そんな俺達の様子を室内にいたクラスメイトはニヤニヤしながら見てきていた。うん、とりあえず秋夜のやつは後でぶん殴ることにしよう。
その後昼食などを挟みながら歌い続け、あっという間にお開きの時間になった。受付の近くで集金係のクラスメイトが精算を終わらせるのを待っていると進藤さんが話しかけてくる。

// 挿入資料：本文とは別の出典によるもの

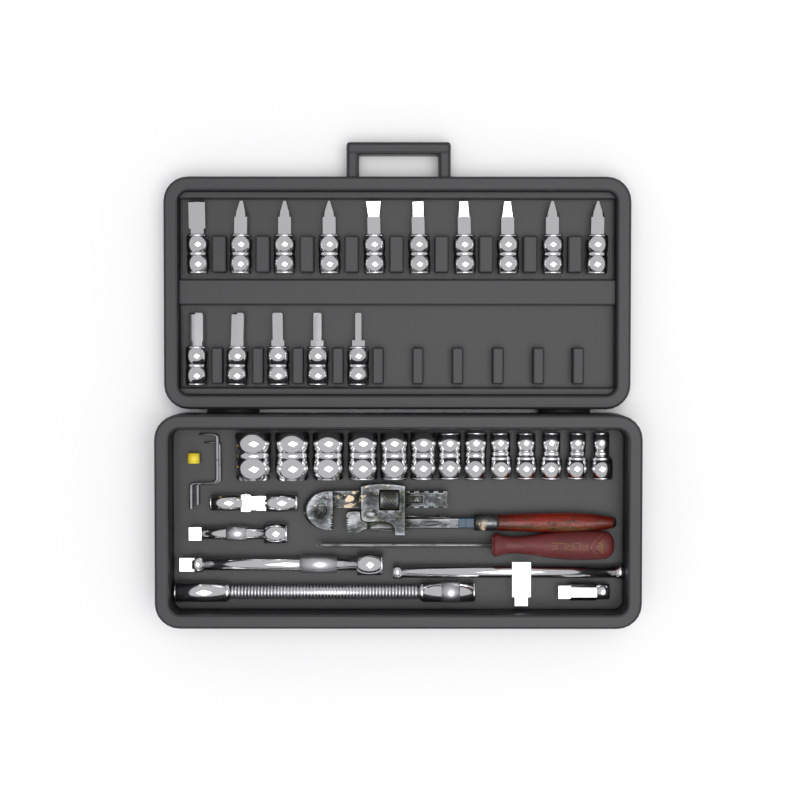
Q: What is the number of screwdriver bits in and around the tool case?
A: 15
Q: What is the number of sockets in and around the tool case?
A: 13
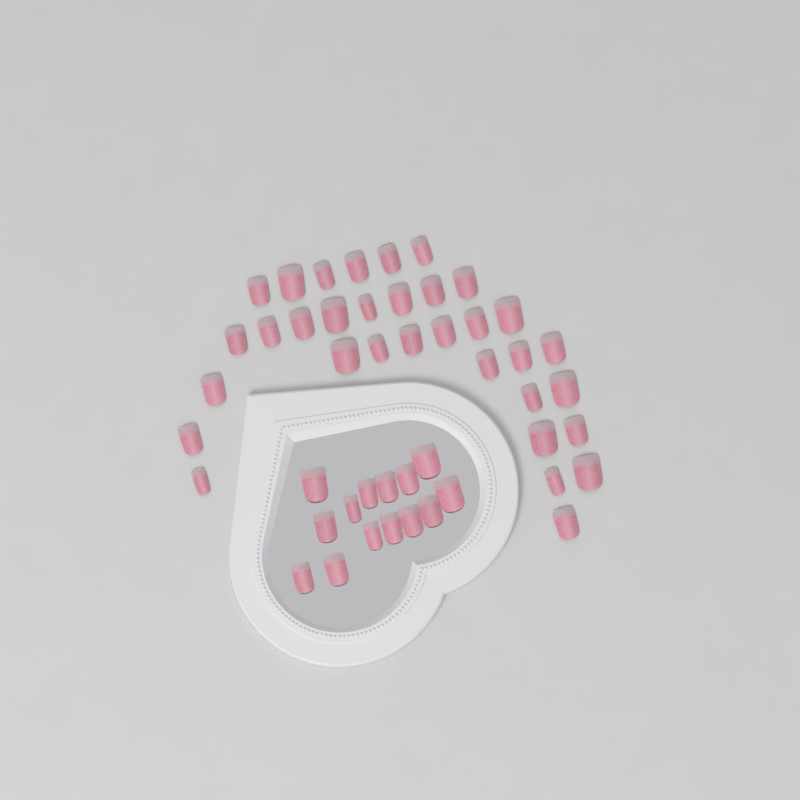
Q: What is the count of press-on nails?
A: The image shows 47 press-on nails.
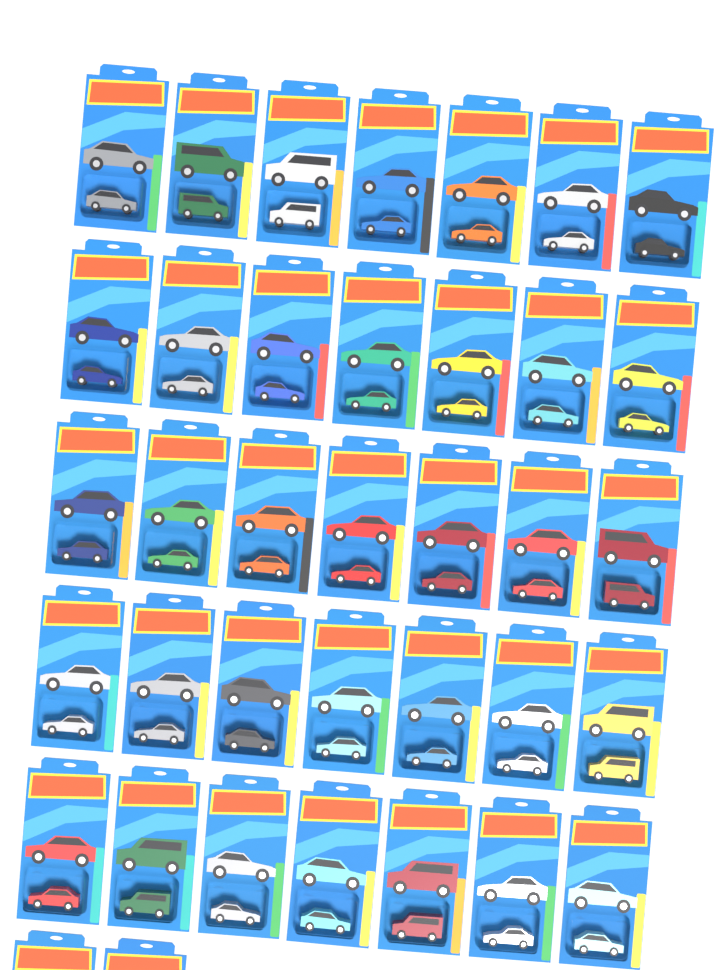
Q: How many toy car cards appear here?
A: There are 37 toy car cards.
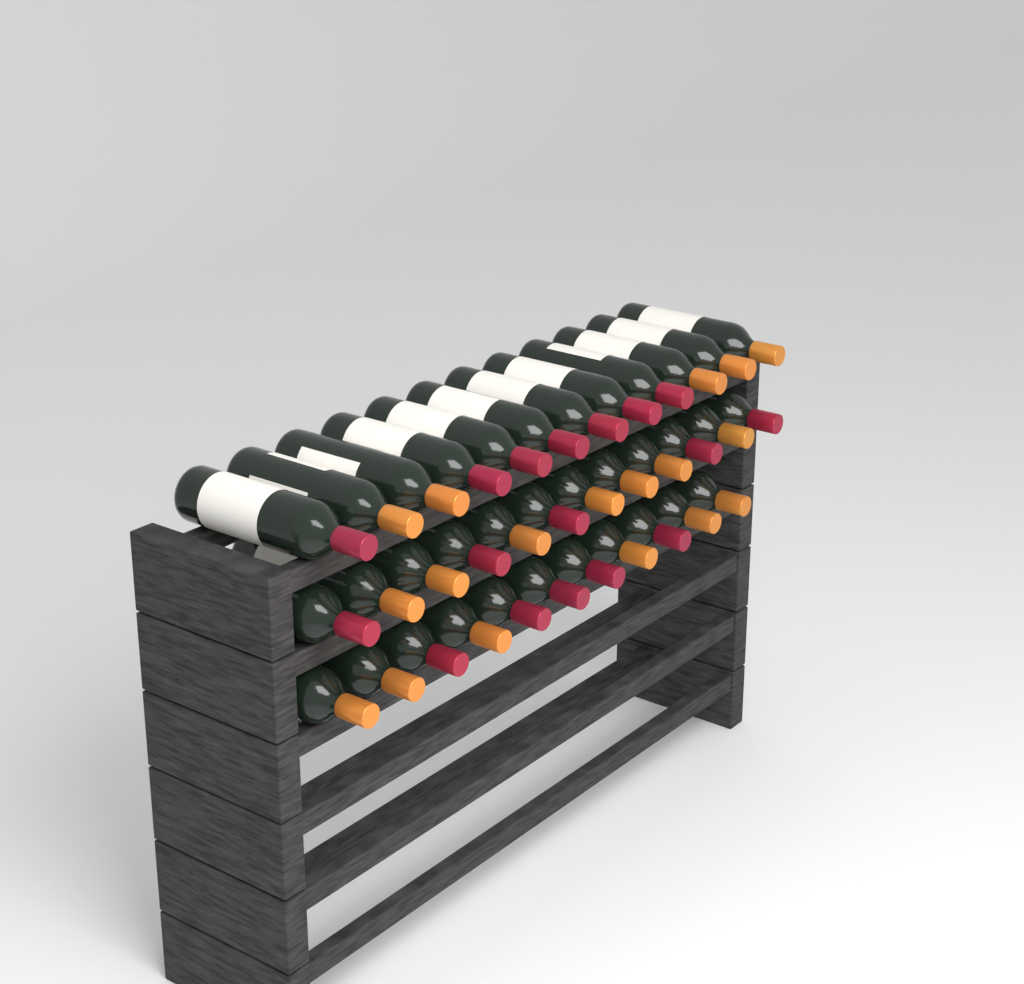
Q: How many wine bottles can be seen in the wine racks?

「この後、まだ時間のあるメンバーで二次会をやろうと思うんだけど紗奈ちゃんと黒崎君もどう?」
「進藤さん、それはダメだって。後は若い二人に任せないと」
「おい、秋夜は急に何を言い出すんだよ。そもそも若い二人も何もお前は同い年だろ」
「そっか、確かに二人の邪魔をするのもよくないよね」
何と進藤さんまで秋夜の悪ノリに付き合い始めてしまった。だから俺は思わずツッコミを入れる。
「進藤さんもこんなやつに付き合わなくていいから」
「それなら今日は夜景が綺麗なレストランで食事をしたいわ」
「やっぱりそこでプロポーズをする流れかな?」
「紗奈も乗ってくるなよ。てか、何で天崎までさらっと参戦してくるんだ」
紗奈の後に言葉を挟んできたのはクラスメイトの天崎颯だった。天崎も進藤さんと同じくクラスの中心的人物だ。ちなみに今回のカラオケを企画したのも天崎だったりする。
ガワだけの秋夜とは違い天崎は中身もイケメンでザ陽キャという感じの人間だ。だが普通に良いやつなので隠キャ寄りの俺でもあまり苦手意識はない。そんなやり取りをしたが最終的に俺と紗奈は二次会までしっかりと参加した。